## [Prompt A]
In the hockey draft discussion, which team does one poster call the best drafting team in the NHL for 1998-2008?
## [Prompt B]
Echo word for word the passage of the hockey draft discussion that opens with the words containing "Between 1998 and" and closes with "your feeble arguments.".

Detroit has a lot of misses, but when they get it right, they usually hit the jackpot. Lots of high impact players as opposed to the standard cup of coffee players that might inflate the games played numbers for a lot of teams.
For my money though, Colorado is the best drafting team in the NHL, 1998-2008
What????? They had Lidstrom, Yzerman, Fedorov and those draft picks were made waaaaay before the present period (last ten years)... They also were able to trade picks for players and sign major UFAs...
You had to think real hard to come up with that one
70% of your successful picks came before the wings even had a pick those years. We are not comparing apples to apples here.
I was really hoping the Wings might luck out that year in a similar way -- though #19 is the best pick they've had in a LONG time.
So waste a first round pick on someone no other scouts in the league have even seen?
70%??? Did you take that number out of where the sun don't shine?
Between 1998 and 2005, AFTER Detroit could pick, the Habs picked Ribeiro, Beauchemin, Markov, Ryder, Plekanec, O'Byrne, Halak, Grabovski, Streit, Latendresse, (S) Kostitsyn
Those who were picked before Detroit had a pick were Hainsey, Komisarek, Perezhogin, Higgins, (A) Kostitsyn, Lapierre and Price.
7 out of 18 of our succesfull picks were picked before Detroit had a pick. This means 61% of our succesfull picks came after Detroit had a pick. Quite the opposite of what you tried to portray and let's not talk about Perezhogin who's considered a bust around these parts.. this would put our rate close to 70% of succesfull picks AFTER Detroit had a pick.
You're really good at inventing facts to support your feeble arguments.
If you can't be honest and want to invent statistics, do yourself a favor and go back to your board
Sure I think that Montreal has been drafting well in the last 7-8 years...but comparing Montreal to Detroit, saying how Montreal is a better drafting team...Lets wait until Montreal is a perennial contender for both the President's cup and the Stanley cup with minimal trades and free agent signings (relatively speaking) before we start comparing ourselves with Detroit.
I think Montreal is a good team, that they're a contender and have the potential to reach Detroit's level in the near future. But right now we're not there, and its not 4-5 good years of drafting that's going to prove that. Because even if we compare from 1998-now we're still forgetting that that Detroit has been competitive since before then. If we were to extend that timeline a bit, Detroit's dominace in the draft would come out much more clearly.

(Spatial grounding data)
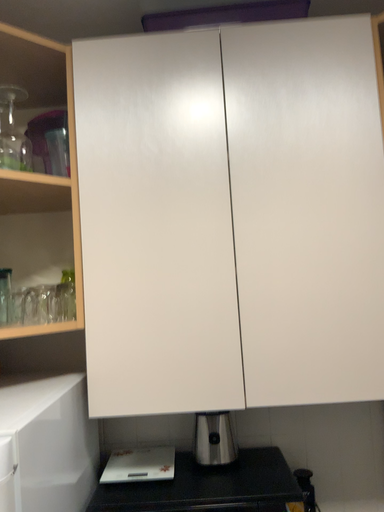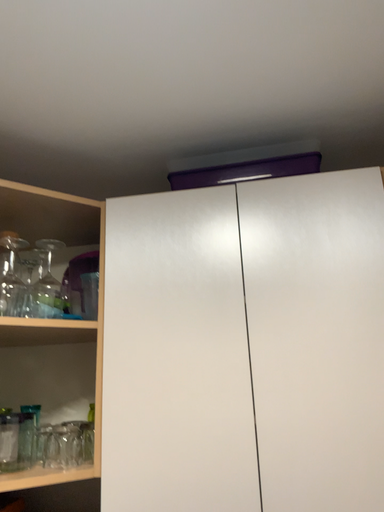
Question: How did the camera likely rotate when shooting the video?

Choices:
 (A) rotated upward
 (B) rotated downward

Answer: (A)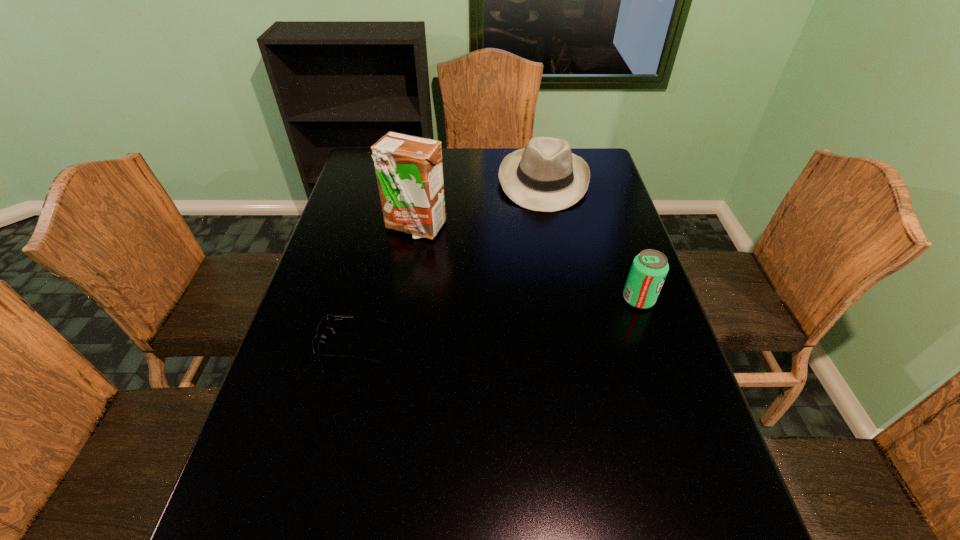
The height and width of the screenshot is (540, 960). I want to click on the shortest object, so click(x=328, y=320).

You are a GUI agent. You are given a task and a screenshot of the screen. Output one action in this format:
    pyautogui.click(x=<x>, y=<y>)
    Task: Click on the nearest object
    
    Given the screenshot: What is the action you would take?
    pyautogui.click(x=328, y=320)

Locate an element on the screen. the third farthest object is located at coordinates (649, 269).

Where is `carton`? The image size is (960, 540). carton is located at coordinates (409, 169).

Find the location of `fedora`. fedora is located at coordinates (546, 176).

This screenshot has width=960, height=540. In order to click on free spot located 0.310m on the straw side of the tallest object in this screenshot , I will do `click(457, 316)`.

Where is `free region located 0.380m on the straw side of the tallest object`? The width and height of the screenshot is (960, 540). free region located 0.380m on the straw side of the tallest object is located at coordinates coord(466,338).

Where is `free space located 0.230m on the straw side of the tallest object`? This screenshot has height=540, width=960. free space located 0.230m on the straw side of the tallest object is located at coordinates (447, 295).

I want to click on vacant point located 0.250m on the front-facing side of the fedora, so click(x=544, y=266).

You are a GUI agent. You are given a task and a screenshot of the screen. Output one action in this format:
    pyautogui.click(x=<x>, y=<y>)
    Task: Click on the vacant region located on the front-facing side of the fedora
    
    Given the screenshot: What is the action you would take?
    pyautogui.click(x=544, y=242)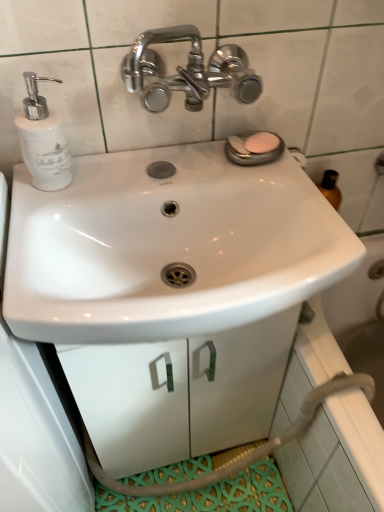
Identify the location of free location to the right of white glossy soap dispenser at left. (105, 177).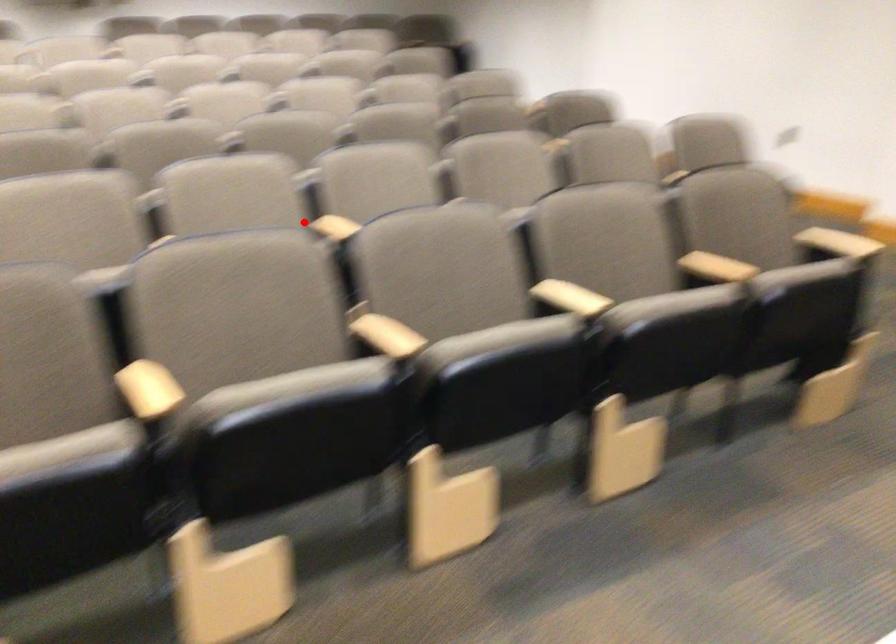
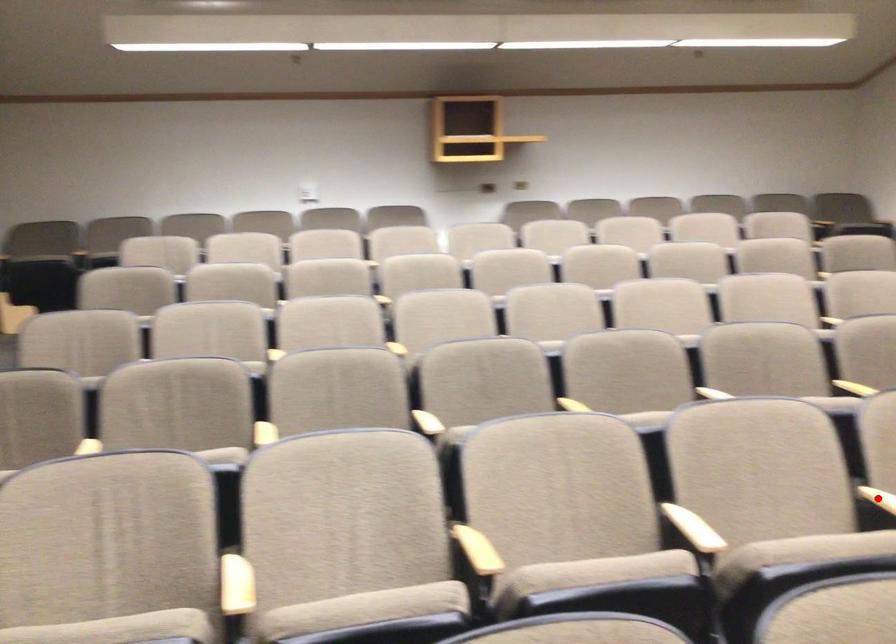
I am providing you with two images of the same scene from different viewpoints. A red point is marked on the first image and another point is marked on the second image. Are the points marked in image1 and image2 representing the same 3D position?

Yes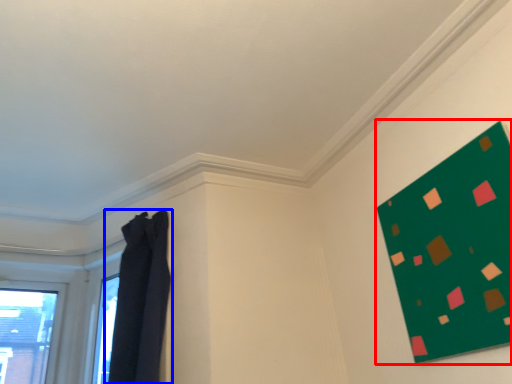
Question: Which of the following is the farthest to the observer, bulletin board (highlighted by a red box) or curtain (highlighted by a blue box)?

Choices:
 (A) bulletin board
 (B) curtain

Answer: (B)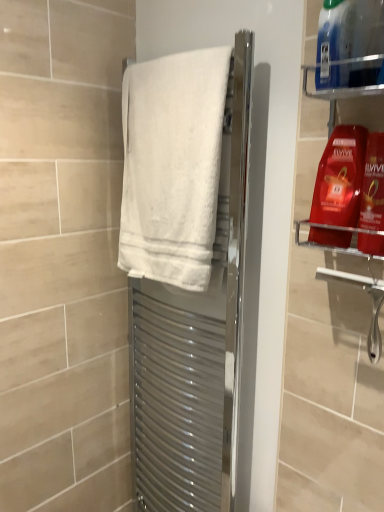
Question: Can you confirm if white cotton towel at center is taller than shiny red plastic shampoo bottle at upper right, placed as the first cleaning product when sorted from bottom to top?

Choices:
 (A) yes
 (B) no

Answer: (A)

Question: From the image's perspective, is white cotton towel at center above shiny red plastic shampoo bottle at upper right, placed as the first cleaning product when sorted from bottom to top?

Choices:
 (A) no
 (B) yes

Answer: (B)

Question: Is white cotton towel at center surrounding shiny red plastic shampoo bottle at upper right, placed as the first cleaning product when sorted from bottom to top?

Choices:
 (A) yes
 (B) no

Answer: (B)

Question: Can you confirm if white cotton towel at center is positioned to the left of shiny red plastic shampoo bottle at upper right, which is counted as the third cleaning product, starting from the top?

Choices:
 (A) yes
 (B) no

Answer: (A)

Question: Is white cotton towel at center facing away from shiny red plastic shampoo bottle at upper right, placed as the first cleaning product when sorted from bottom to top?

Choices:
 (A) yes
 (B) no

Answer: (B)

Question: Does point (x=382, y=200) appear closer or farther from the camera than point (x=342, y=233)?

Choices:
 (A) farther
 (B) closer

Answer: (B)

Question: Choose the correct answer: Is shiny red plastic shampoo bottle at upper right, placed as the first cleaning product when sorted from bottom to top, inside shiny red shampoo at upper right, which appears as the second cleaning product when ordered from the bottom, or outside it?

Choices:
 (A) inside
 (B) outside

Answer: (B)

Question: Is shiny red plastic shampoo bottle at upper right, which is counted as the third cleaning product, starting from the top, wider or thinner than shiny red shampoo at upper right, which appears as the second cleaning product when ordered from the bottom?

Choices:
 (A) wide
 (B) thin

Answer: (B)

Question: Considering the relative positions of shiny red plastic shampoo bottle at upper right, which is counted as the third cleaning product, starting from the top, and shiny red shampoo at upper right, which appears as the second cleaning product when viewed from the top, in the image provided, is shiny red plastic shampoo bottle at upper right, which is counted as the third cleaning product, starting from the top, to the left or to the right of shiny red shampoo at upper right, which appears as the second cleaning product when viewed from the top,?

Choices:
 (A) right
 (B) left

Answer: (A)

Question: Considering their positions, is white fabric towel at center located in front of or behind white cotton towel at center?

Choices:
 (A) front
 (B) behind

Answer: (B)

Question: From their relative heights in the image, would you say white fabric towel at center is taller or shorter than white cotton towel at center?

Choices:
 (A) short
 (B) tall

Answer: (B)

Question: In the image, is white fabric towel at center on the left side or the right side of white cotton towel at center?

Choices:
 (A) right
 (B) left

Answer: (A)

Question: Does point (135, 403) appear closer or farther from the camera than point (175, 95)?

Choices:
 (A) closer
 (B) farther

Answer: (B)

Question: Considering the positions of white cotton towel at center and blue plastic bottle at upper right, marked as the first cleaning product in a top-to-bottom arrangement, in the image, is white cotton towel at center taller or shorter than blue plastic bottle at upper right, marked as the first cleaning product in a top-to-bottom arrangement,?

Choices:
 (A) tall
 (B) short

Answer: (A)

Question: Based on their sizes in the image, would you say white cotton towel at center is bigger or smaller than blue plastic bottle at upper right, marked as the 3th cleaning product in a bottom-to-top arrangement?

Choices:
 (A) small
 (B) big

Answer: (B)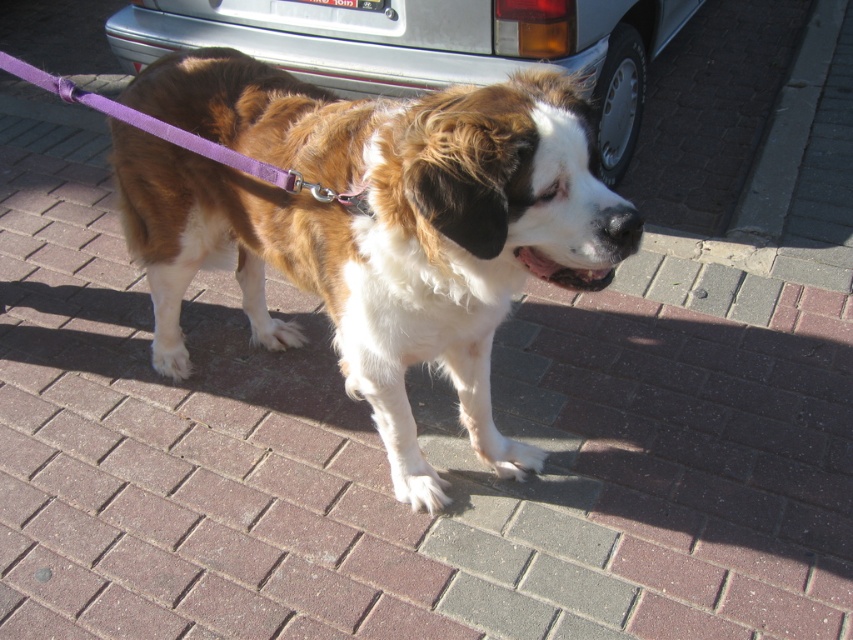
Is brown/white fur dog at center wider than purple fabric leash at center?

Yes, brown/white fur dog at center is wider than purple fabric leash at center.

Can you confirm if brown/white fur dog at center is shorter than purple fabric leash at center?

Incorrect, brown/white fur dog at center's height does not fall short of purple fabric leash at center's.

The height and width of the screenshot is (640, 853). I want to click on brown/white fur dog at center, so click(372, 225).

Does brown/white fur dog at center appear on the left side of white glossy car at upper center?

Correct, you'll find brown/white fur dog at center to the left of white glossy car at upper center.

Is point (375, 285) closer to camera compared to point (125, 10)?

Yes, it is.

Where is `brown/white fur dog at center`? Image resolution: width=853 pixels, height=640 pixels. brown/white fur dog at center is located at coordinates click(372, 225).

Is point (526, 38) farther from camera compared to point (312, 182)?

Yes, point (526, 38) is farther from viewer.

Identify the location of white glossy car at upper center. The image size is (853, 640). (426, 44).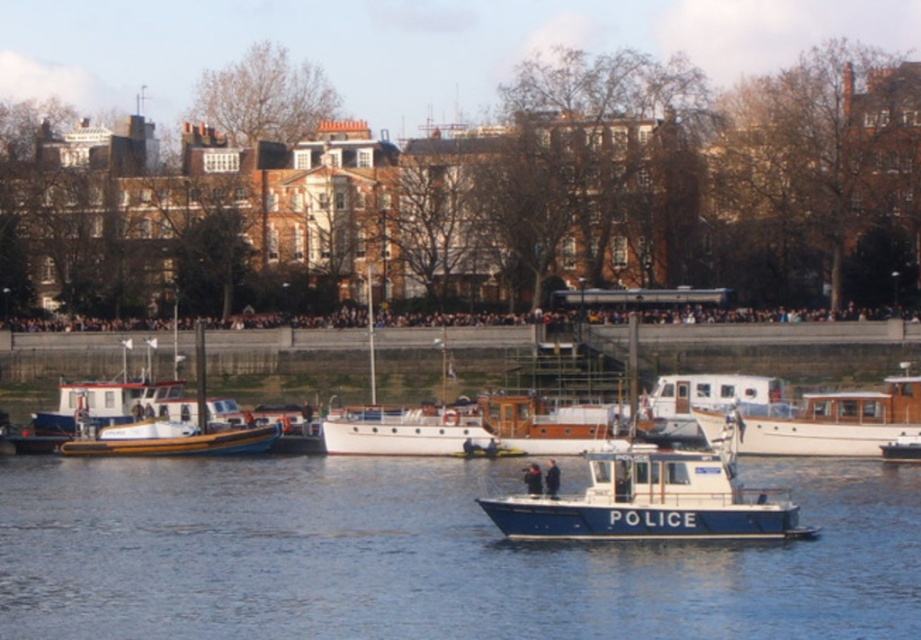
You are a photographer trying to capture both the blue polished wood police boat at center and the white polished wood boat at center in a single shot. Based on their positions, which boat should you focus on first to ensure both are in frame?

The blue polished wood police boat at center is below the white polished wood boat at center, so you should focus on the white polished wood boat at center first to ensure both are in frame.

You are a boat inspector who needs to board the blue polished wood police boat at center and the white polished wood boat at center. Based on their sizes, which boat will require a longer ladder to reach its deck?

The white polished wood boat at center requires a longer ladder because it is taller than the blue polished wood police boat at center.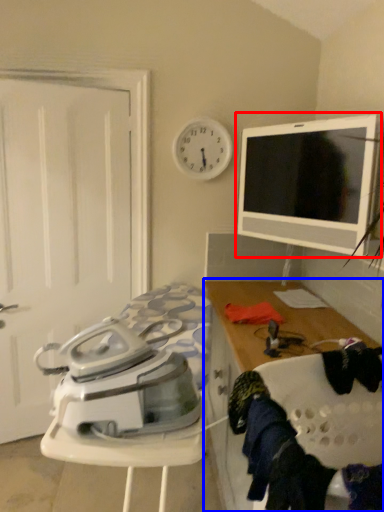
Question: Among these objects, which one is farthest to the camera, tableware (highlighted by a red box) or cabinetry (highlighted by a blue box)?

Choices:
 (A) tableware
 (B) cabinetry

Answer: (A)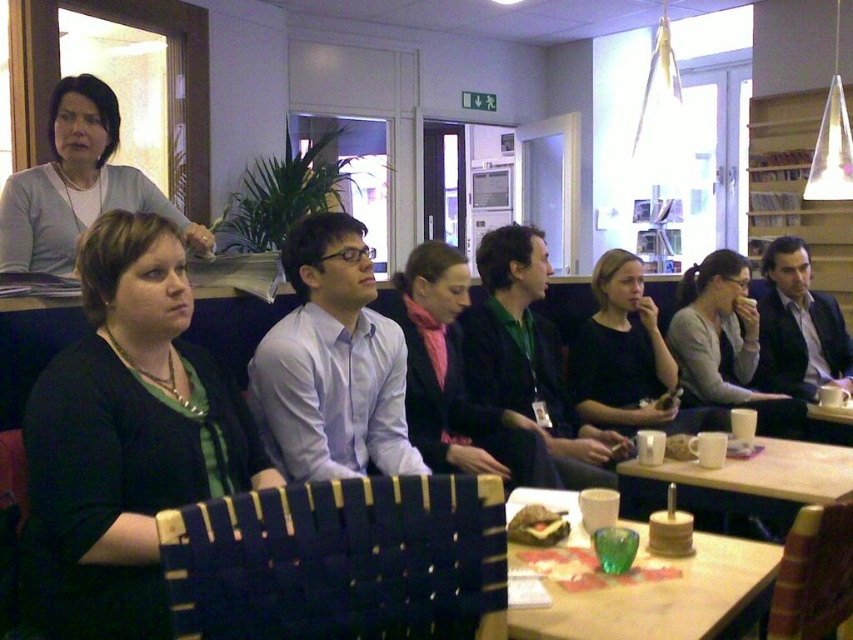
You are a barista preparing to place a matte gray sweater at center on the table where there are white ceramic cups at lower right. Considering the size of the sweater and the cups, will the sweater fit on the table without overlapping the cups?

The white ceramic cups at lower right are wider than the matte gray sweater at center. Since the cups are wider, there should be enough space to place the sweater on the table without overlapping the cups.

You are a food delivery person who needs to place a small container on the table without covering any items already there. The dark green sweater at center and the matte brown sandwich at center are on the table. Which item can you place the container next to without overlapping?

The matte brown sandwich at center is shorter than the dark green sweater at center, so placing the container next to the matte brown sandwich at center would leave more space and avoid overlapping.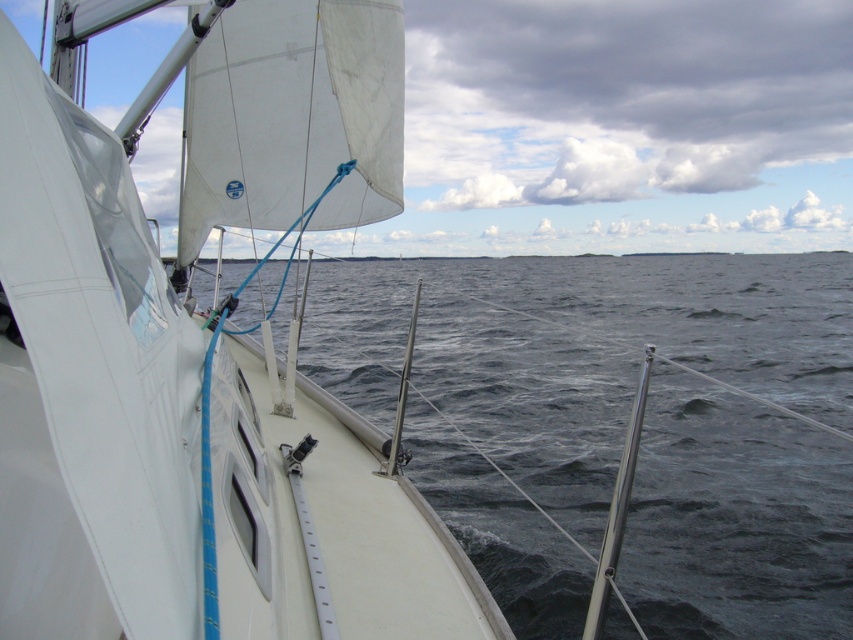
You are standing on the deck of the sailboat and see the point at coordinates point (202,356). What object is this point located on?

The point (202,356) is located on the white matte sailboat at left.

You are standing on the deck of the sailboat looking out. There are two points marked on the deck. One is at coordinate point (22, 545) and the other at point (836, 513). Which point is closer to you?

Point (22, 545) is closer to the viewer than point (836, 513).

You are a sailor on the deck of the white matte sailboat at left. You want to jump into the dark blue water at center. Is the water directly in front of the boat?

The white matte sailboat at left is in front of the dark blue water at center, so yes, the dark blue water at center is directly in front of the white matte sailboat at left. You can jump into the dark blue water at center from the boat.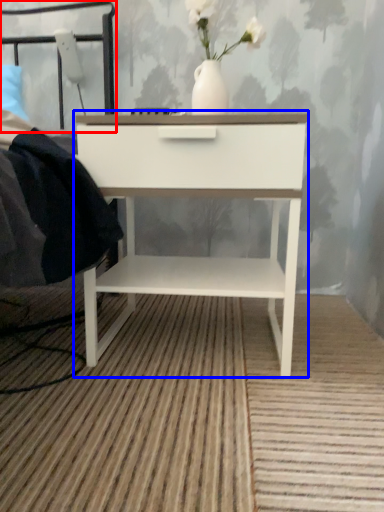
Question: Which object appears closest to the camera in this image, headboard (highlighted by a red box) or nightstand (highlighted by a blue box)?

## [Exercise solution A]
Colorado

## [Exercise solution B]
Between 1998 and 2005, AFTER Detroit could pick, the Habs picked Ribeiro, Beauchemin, Markov, Ryder, Plekanec, O'Byrne, Halak, Grabovski, Streit, Latendresse, (S) Kostitsyn
Those who were picked before Detroit had a pick were Hainsey, Komisarek, Perezhogin, Higgins, (A) Kostitsyn, Lapierre and Price.
7 out of 18 of our succesfull picks were picked before Detroit had a pick. This means 61% of our succesfull picks came after Detroit had a pick. Quite the opposite of what you tried to portray and let's not talk about Perezhogin who's considered a bust around these parts.. this would put our rate close to 70% of succesfull picks AFTER Detroit had a pick.
You're really good at inventing facts to support your feeble arguments.